**Problem to work on**
Each line from the one containing "NYHEDSTILMELDING" through the end of the data below is to be output verbatim, with no lines added or left out.

**Material supplied**
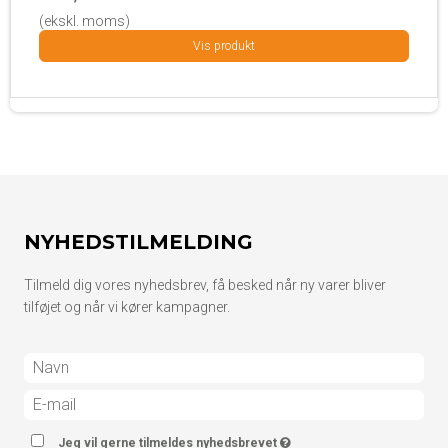
(ekskl. moms)
Vis produkt
NYHEDSTILMELDING
Tilmeld dig vores nyhedsbrev, få besked når ny varer bliver
tilføjet og når vi kører kampagner.
Jeg vil gerne tilmeldes nyhedsbrevet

**Reply**
NYHEDSTILMELDING
Tilmeld dig vores nyhedsbrev, få besked når ny varer bliver
tilføjet og når vi kører kampagner.
Jeg vil gerne tilmeldes nyhedsbrevet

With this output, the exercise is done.